In the US real estate market, the rent-to-own method has been used since the 1950s’, according to FundingUniverse.com. There are two ways in which a rent-to-own agreement can take place. The first, offering a renter a lease agreement with an option to purchase the home at the end of the lease, or second, the renter will sign a lease agreement with a purchase agreement already in place. This means a price for the residence has already been decided before the lease was signed and both parties are committed to the sell and purchase of the property for a specified price.
Landlords and tenants considering a rent-to-own method for their next apartment or home should consider several factors. How does this all work legally? What are the benefits and the drawbacks? In each scenario, simply put, one is able to build equity in the place they are living, while still only being a renter of that property. In addition, the landlord is given added security that the renter will carry out the terms of the rental agreement.
Trulia.com gives a great example of a rent-to-own situation as follows, “if the price of the home is $200,000, and the landlord agrees to apply 30% of your $1,500 monthly rent payment throughout your two-year lease agreement. This would bring the purchase price (of the home) down to $189,800.”
Some Considerations for tenants:
Are there any available units for a rent-to-own?
These listings are hard to find as they are appealing to a certain type of renter.

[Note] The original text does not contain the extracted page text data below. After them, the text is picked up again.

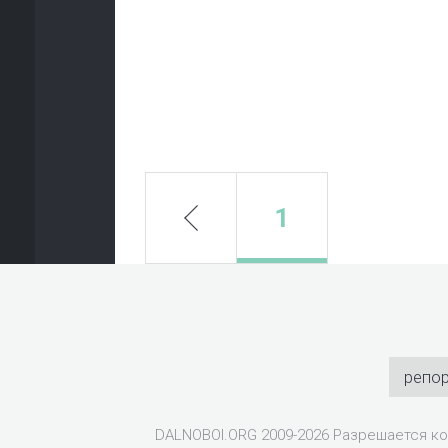
prev
1
репо
DALNOBOI.ORG 2009-2026 Разрешается ко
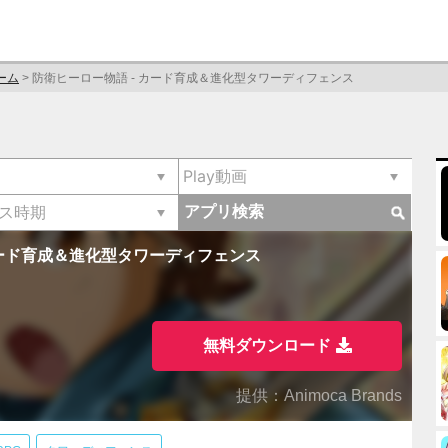
ーム
>
防衛ヒーロー物語 - カード育成＆進化型タワーディフェンス
アプリ検索
カード育成＆進化型タワーディフェンス
無料ダウンロード
提供：Animoca Brands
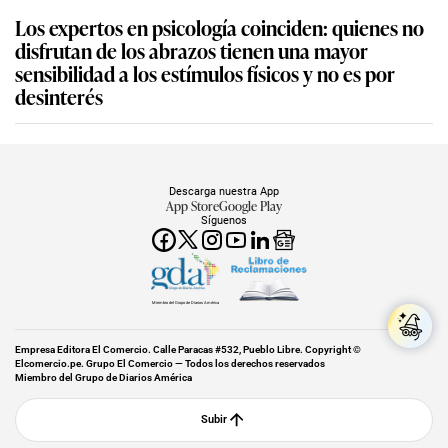
Los expertos en psicología coinciden: quienes no
disfrutan de los abrazos tienen una mayor
sensibilidad a los estímulos físicos y no es por
desinterés
Descarga nuestra App
App Store
Google Play
Síguenos
Miembro del Grupo de Diarios América
Empresa Editora El Comercio. Calle Paracas #532, Pueblo Libre. Copyright ©
Elcomercio.pe. Grupo El Comercio — Todos los derechos reservados
Miembro del Grupo de Diarios América
Subir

They are more typical in smaller buildings or with rental homes.
Do you know where the money is going?
Working with a transparent landlord is key and understanding the specified contract and its implications is very important. Important questions to ask are where is the money held? Is there any option to back out? Also, having good legal advice is key here. In addition, an important note to consider is if the home cannot be purchased or financed, the upfront deposit and the rent credits toward the purchase are forfeited.

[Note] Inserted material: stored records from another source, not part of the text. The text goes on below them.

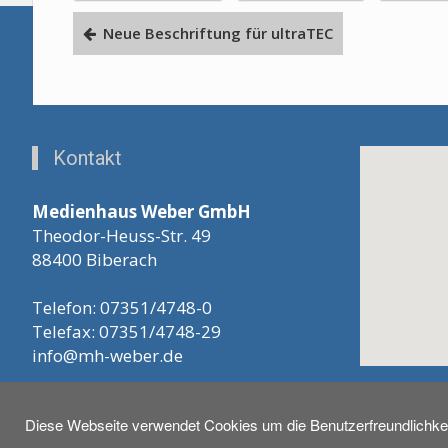
Neue Beschriftung für ultraTEC
Kontakt
Medienhaus Weber GmbH
Theodor-Heuss-Str. 49
88400 Biberach
Telefon: 07351/4748-0
Telefax: 07351/4748-29
info@mh-weber.de
Diese Webseite verwendet Cookies um die Benutzerfreundlichkei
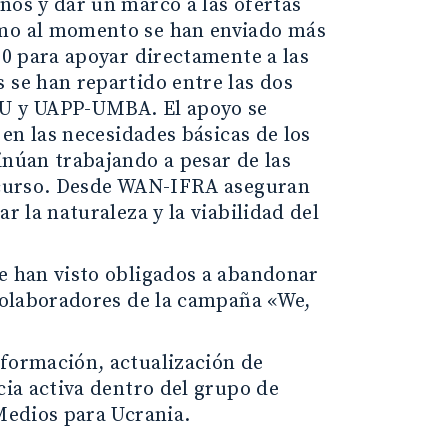
nos y dar un marco a las ofertas
smo al momento se han enviado más
00 para apoyar directamente a las
 se han repartido entre las dos
U y UAPP-UMBA. El apoyo se
 en las necesidades básicas de los
inúan trabajando a pesar de las
n curso. Desde WAN-IFRA aseguran
r la naturaleza y la viabilidad del
e han visto obligados a abandonar
 colaboradores de la campaña «We,
nformación, actualización de
cia activa dentro del grupo de
Medios para Ucrania.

What are the credit implications for the renter?
According to homeguides.com, tenants who have imperfect credit scores are typically drawn to rent-to-own properties. This is great for potential homeowners“If you have credit repair work that needs to be completed, or if your financing is still a question mark, push for a closing date at least 12 months in the future.”

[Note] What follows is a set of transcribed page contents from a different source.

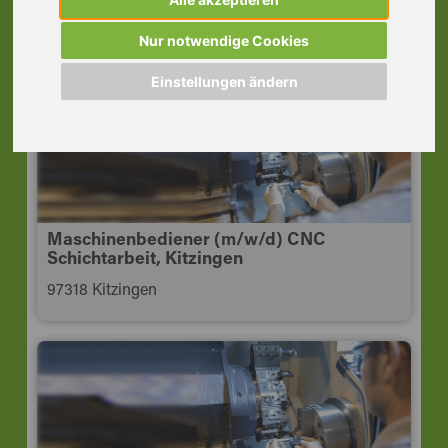
Schweinfurt
97421 Schweinfurt
Nur notwendige Cookies
Einstellungen ändern
Maschinenbediener (m/w/d) CNC
Schichtarbeit, Kitzingen
97318 Kitzingen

Considerations for landlords:
Is your legal agreement for this ready to go?
Landlords will need to draft up a new agreement, be aware of how the rental credits are issued and held. Legal ramifications are important on both sides.
How does a landlord handle maintenance and repairs?
In a typical rental agreement all of the repairs are up to the landlord. This may not always be the case and is up to the discretion of the individual landlord.
Are there financial benefits to the landlord?
Usually in a case of rent-to-own the renter is more secure and will carry out the contract, lowering the risk of evictions and break lease scenarios.
With the rental marketing and the home market soaring in today’s market, the rent-to-own option mat be worth exploring. The key is to be informed, study the agreements, and make sure both parties are aware of the outcomes.